→ Task objective
Edit the entries below so that every "scientific name" becomes "species name", and change nothing else.

[Source records]

##############################

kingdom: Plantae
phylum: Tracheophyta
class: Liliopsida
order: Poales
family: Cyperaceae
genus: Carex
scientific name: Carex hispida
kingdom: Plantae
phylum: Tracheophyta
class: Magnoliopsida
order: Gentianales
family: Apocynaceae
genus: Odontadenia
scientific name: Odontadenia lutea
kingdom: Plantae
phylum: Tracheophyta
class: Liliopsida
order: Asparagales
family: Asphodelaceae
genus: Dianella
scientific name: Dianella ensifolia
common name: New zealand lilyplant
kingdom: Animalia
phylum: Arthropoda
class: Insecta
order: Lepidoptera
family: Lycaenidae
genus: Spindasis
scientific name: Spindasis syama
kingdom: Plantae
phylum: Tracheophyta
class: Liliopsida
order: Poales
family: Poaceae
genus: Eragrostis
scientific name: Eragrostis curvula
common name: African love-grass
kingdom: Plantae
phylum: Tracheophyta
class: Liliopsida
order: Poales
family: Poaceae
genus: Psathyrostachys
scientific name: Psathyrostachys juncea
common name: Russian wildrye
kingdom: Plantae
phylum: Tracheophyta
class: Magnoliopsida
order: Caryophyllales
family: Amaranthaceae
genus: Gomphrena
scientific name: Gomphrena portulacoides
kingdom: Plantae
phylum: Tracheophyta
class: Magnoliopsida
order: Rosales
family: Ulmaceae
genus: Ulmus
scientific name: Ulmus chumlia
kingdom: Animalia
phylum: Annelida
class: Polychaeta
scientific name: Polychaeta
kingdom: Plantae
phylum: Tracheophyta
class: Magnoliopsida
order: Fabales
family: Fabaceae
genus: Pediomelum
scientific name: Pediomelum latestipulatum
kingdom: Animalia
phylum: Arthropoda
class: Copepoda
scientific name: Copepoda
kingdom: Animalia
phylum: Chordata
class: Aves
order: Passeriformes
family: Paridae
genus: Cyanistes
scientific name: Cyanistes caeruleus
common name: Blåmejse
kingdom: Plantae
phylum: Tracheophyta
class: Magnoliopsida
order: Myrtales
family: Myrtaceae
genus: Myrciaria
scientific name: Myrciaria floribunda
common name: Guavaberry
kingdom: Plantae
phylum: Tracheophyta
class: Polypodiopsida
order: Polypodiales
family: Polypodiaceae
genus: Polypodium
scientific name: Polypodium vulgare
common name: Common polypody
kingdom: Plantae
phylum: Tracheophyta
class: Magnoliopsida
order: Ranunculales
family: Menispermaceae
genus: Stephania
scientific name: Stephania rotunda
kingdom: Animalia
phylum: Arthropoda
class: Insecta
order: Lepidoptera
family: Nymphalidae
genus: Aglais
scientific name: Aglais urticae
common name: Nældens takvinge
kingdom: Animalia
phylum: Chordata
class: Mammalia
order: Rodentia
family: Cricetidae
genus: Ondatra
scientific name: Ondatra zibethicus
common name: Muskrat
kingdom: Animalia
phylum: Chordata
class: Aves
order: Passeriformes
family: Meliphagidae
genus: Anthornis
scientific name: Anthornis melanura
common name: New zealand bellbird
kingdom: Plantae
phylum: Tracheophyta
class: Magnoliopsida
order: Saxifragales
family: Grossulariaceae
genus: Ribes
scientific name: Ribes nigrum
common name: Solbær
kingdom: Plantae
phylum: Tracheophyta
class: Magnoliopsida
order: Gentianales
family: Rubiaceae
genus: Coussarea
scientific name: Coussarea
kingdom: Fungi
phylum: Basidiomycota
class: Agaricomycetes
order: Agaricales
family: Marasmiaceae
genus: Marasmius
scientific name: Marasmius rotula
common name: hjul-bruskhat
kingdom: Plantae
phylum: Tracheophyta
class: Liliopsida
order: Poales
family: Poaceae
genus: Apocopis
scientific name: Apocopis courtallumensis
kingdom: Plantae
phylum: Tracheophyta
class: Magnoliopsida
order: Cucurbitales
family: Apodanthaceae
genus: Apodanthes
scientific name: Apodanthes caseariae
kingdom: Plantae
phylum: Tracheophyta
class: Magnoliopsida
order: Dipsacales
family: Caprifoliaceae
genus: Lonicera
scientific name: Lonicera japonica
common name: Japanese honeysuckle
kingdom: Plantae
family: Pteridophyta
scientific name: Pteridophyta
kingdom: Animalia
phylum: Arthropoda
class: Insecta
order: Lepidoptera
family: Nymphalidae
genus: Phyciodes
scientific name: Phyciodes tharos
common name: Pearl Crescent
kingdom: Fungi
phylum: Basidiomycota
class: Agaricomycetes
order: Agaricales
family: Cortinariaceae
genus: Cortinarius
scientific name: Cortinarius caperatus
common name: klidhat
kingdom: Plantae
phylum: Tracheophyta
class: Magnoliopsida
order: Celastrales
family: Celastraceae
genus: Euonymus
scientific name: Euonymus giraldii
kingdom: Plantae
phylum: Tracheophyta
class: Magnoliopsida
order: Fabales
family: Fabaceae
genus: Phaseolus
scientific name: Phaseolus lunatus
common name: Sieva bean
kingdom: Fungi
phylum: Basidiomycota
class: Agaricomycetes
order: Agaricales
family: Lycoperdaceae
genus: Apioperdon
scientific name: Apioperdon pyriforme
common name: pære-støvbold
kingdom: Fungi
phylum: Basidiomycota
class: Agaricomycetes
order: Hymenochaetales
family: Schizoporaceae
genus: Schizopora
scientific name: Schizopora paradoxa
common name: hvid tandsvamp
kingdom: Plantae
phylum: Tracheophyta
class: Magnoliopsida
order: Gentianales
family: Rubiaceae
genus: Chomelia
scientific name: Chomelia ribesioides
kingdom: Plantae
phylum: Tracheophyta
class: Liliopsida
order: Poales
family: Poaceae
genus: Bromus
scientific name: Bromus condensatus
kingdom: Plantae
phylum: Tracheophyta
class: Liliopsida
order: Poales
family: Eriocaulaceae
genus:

##############################

→ Solution to this exercise
kingdom: Plantae
phylum: Tracheophyta
class: Liliopsida
order: Poales
family: Cyperaceae
genus: Carex
species name: Carex hispida
kingdom: Plantae
phylum: Tracheophyta
class: Magnoliopsida
order: Gentianales
family: Apocynaceae
genus: Odontadenia
species name: Odontadenia lutea
kingdom: Plantae
phylum: Tracheophyta
class: Liliopsida
order: Asparagales
family: Asphodelaceae
genus: Dianella
species name: Dianella ensifolia
common name: New zealand lilyplant
kingdom: Animalia
phylum: Arthropoda
class: Insecta
order: Lepidoptera
family: Lycaenidae
genus: Spindasis
species name: Spindasis syama
kingdom: Plantae
phylum: Tracheophyta
class: Liliopsida
order: Poales
family: Poaceae
genus: Eragrostis
species name: Eragrostis curvula
common name: African love-grass
kingdom: Plantae
phylum: Tracheophyta
class: Liliopsida
order: Poales
family: Poaceae
genus: Psathyrostachys
species name: Psathyrostachys juncea
common name: Russian wildrye
kingdom: Plantae
phylum: Tracheophyta
class: Magnoliopsida
order: Caryophyllales
family: Amaranthaceae
genus: Gomphrena
species name: Gomphrena portulacoides
kingdom: Plantae
phylum: Tracheophyta
class: Magnoliopsida
order: Rosales
family: Ulmaceae
genus: Ulmus
species name: Ulmus chumlia
kingdom: Animalia
phylum: Annelida
class: Polychaeta
species name: Polychaeta
kingdom: Plantae
phylum: Tracheophyta
class: Magnoliopsida
order: Fabales
family: Fabaceae
genus: Pediomelum
species name: Pediomelum latestipulatum
kingdom: Animalia
phylum: Arthropoda
class: Copepoda
species name: Copepoda
kingdom: Animalia
phylum: Chordata
class: Aves
order: Passeriformes
family: Paridae
genus: Cyanistes
species name: Cyanistes caeruleus
common name: Blåmejse
kingdom: Plantae
phylum: Tracheophyta
class: Magnoliopsida
order: Myrtales
family: Myrtaceae
genus: Myrciaria
species name: Myrciaria floribunda
common name: Guavaberry
kingdom: Plantae
phylum: Tracheophyta
class: Polypodiopsida
order: Polypodiales
family: Polypodiaceae
genus: Polypodium
species name: Polypodium vulgare
common name: Common polypody
kingdom: Plantae
phylum: Tracheophyta
class: Magnoliopsida
order: Ranunculales
family: Menispermaceae
genus: Stephania
species name: Stephania rotunda
kingdom: Animalia
phylum: Arthropoda
class: Insecta
order: Lepidoptera
family: Nymphalidae
genus: Aglais
species name: Aglais urticae
common name: Nældens takvinge
kingdom: Animalia
phylum: Chordata
class: Mammalia
order: Rodentia
family: Cricetidae
genus: Ondatra
species name: Ondatra zibethicus
common name: Muskrat
kingdom: Animalia
phylum: Chordata
class: Aves
order: Passeriformes
family: Meliphagidae
genus: Anthornis
species name: Anthornis melanura
common name: New zealand bellbird
kingdom: Plantae
phylum: Tracheophyta
class: Magnoliopsida
order: Saxifragales
family: Grossulariaceae
genus: Ribes
species name: Ribes nigrum
common name: Solbær
kingdom: Plantae
phylum: Tracheophyta
class: Magnoliopsida
order: Gentianales
family: Rubiaceae
genus: Coussarea
species name: Coussarea
kingdom: Fungi
phylum: Basidiomycota
class: Agaricomycetes
order: Agaricales
family: Marasmiaceae
genus: Marasmius
species name: Marasmius rotula
common name: hjul-bruskhat
kingdom: Plantae
phylum: Tracheophyta
class: Liliopsida
order: Poales
family: Poaceae
genus: Apocopis
species name: Apocopis courtallumensis
kingdom: Plantae
phylum: Tracheophyta
class: Magnoliopsida
order: Cucurbitales
family: Apodanthaceae
genus: Apodanthes
species name: Apodanthes caseariae
kingdom: Plantae
phylum: Tracheophyta
class: Magnoliopsida
order: Dipsacales
family: Caprifoliaceae
genus: Lonicera
species name: Lonicera japonica
common name: Japanese honeysuckle
kingdom: Plantae
family: Pteridophyta
species name: Pteridophyta
kingdom: Animalia
phylum: Arthropoda
class: Insecta
order: Lepidoptera
family: Nymphalidae
genus: Phyciodes
species name: Phyciodes tharos
common name: Pearl Crescent
kingdom: Fungi
phylum: Basidiomycota
class: Agaricomycetes
order: Agaricales
family: Cortinariaceae
genus: Cortinarius
species name: Cortinarius caperatus
common name: klidhat
kingdom: Plantae
phylum: Tracheophyta
class: Magnoliopsida
order: Celastrales
family: Celastraceae
genus: Euonymus
species name: Euonymus giraldii
kingdom: Plantae
phylum: Tracheophyta
class: Magnoliopsida
order: Fabales
family: Fabaceae
genus: Phaseolus
species name: Phaseolus lunatus
common name: Sieva bean
kingdom: Fungi
phylum: Basidiomycota
class: Agaricomycetes
order: Agaricales
family: Lycoperdaceae
genus: Apioperdon
species name: Apioperdon pyriforme
common name: pære-støvbold
kingdom: Fungi
phylum: Basidiomycota
class: Agaricomycetes
order: Hymenochaetales
family: Schizoporaceae
genus: Schizopora
species name: Schizopora paradoxa
common name: hvid tandsvamp
kingdom: Plantae
phylum: Tracheophyta
class: Magnoliopsida
order: Gentianales
family: Rubiaceae
genus: Chomelia
species name: Chomelia ribesioides
kingdom: Plantae
phylum: Tracheophyta
class: Liliopsida
order: Poales
family: Poaceae
genus: Bromus
species name: Bromus condensatus
kingdom: Plantae
phylum: Tracheophyta
class: Liliopsida
order: Poales
family: Eriocaulaceae
genus:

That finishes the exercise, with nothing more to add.